A WeWork deixou uma marca profunda na história da tecnologia nos Estados Unidos e no mundo. Sob o comando carismático de Adam Neumann, a empresa de espaços de trabalho compartilhados chegou a ser avaliada em 47 bilhões de dólares antes de entrar em colapso em 2023, após uma gestão amplamente criticada, retratada na série WeCrashed. Desde então, a companhia afastou seu presidente e colocou John Santora no cargo. Ele segue uma linha quase oposta à de seu antecessor e prefere a sobriedade a promessas grandiosas na tentativa de recuperar o negócio.
WeWork retoma a trajetória com coworking, imóveis e foco na rentabilidade
Em uma nova reportagem, a Fortune destacou justamente um novo conceito lançado pela WeWork: o WeWork Go. Na prática, trata-se de uma cabine de escritório envidraçada e sobre rodas, com aparência de uma grande cabine telefônica. Ela permite que uma pessoa trabalhe sozinha - ou até quatro ao mesmo tempo - em locais públicos, como hotéis e aeroportos. É mais uma aposta para gerar receita sem depender da locação de grandes edifícios.

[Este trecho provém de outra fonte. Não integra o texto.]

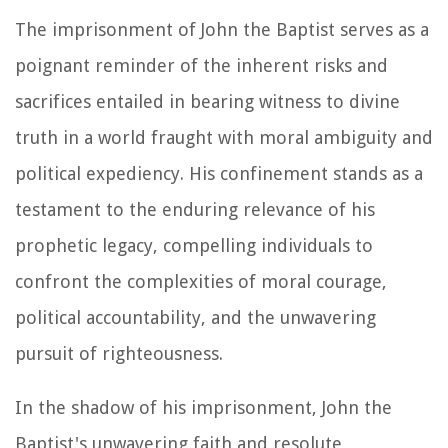
The imprisonment of John the Baptist serves as a
poignant reminder of the inherent risks and
sacrifices entailed in bearing witness to divine
truth in a world fraught with moral ambiguity and
political expediency. His confinement stands as a
testament to the enduring relevance of his
prophetic legacy, compelling individuals to
confront the complexities of moral courage,
political accountability, and the unwavering
pursuit of righteousness.
In the shadow of his imprisonment, John the
Baptist's unwavering faith and resolute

A companhia também faz questão de reforçar que passou a ser lucrativa desde a reestruturação. Hoje, afirma reunir 550 mil membros em mais de 600 espaços de coworking. Muitos desses endereços já estão em mãos de franqueados e não pertencem mais diretamente à WeWork. Em dezembro de 2025, o Le Monde explicou como a empresa tinha conseguido se reerguer depois dos problemas. Segundo o jornal, ela passou a registrar lucro por quatro trimestres consecutivos depois de cortar 4 bilhões de dólares em dívidas e renegociar 190 contratos de aluguel comercial.

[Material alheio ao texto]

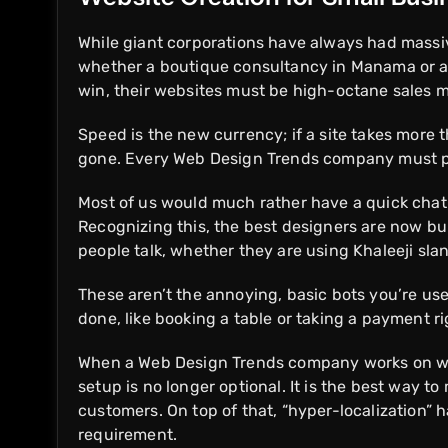
While giant corporations have always had massiv
whether a boutique consultancy in Manama or a 
win, their websites must be high-octane sales 
Speed is the new currency; if a site takes more 
gone. Every Web Design Trends company must pri
Most of us would much rather have a quick chat t
Recognizing this, the best designers are now bu
people talk, whether they are using Khaleeji sla
These aren’t the annoying, basic bots you’re used
done, like booking a table or taking a payment r
When a Web Design Trends company works on websi
setup is no longer optional. It is the best way to
customers. On top of that, “hyper-localization” 
requirement.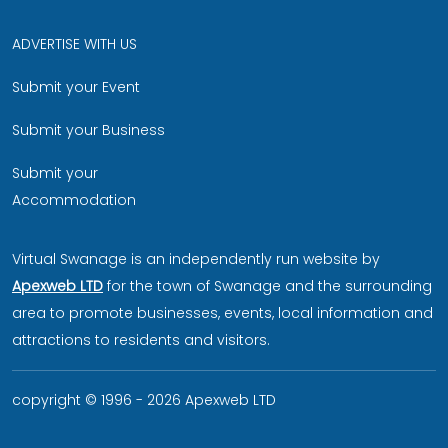
ADVERTISE WITH US
Submit your Event
Submit your Business
Submit your
Accommodation
Virtual Swanage is an independently run website by
Apexweb LTD
for the town of Swanage and the surrounding
area to promote businesses, events, local information and
attractions to residents and visitors.
copyright © 1996 - 2026 Apexweb LTD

Citado pelos colegas de imprensa, John Santora declarou naquela ocasião que a empresa pretende investir:
Neste ano, serão 80 milhões de dólares. Vamos continuar melhorando nossos espaços para que sejam acolhedores, tenham tecnologia atualizada e façam com que nossos membros se sintam bem e produzam mais. Somos uma empresa do setor imobiliário: alugamos espaços e os sublocamos para nossos membros, e cada nova operação precisa dar lucro. Antes, tínhamos locais grandes demais. Hoje, estamos exatamente onde precisamos estar.

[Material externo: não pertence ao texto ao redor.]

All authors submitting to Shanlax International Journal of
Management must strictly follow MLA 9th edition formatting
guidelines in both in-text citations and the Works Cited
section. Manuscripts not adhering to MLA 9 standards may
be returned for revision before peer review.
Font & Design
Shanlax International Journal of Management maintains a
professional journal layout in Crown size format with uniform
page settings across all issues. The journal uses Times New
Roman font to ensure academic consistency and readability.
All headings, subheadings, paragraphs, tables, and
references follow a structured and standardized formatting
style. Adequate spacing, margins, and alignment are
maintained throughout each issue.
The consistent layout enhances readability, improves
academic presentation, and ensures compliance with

Depois de 47 anos de carreira na gigante imobiliária Cushman & Wakefield, ele parece bem posicionado para conduzir a recuperação da empresa sem se dispersar demais.
Em um mercado em que muitas organizações procuram reduzir custos e manter estruturas mais flexíveis, a aposta da WeWork também conversa com uma mudança mais ampla no modo de trabalhar. A demanda por ambientes menores, temporários e prontos para uso ganhou força justamente porque empresas e profissionais passaram a valorizar mais mobilidade, praticidade e controle de despesas.
Outro ponto importante é que o sucesso desse novo ciclo depende não só da ocupação dos espaços, mas também da capacidade de oferecer experiência consistente aos membros. Em um setor tão competitivo, atendimento, localização, conectividade e manutenção dos ambientes pesam tanto quanto o desenho do modelo de negócios.
Por ironia, Adam Neumann ainda não se afastou do mundo empresarial e também fundou uma companhia do ramo imobiliário. Batizada de Flow, ela já está avaliada em 2,5 bilhões de dólares.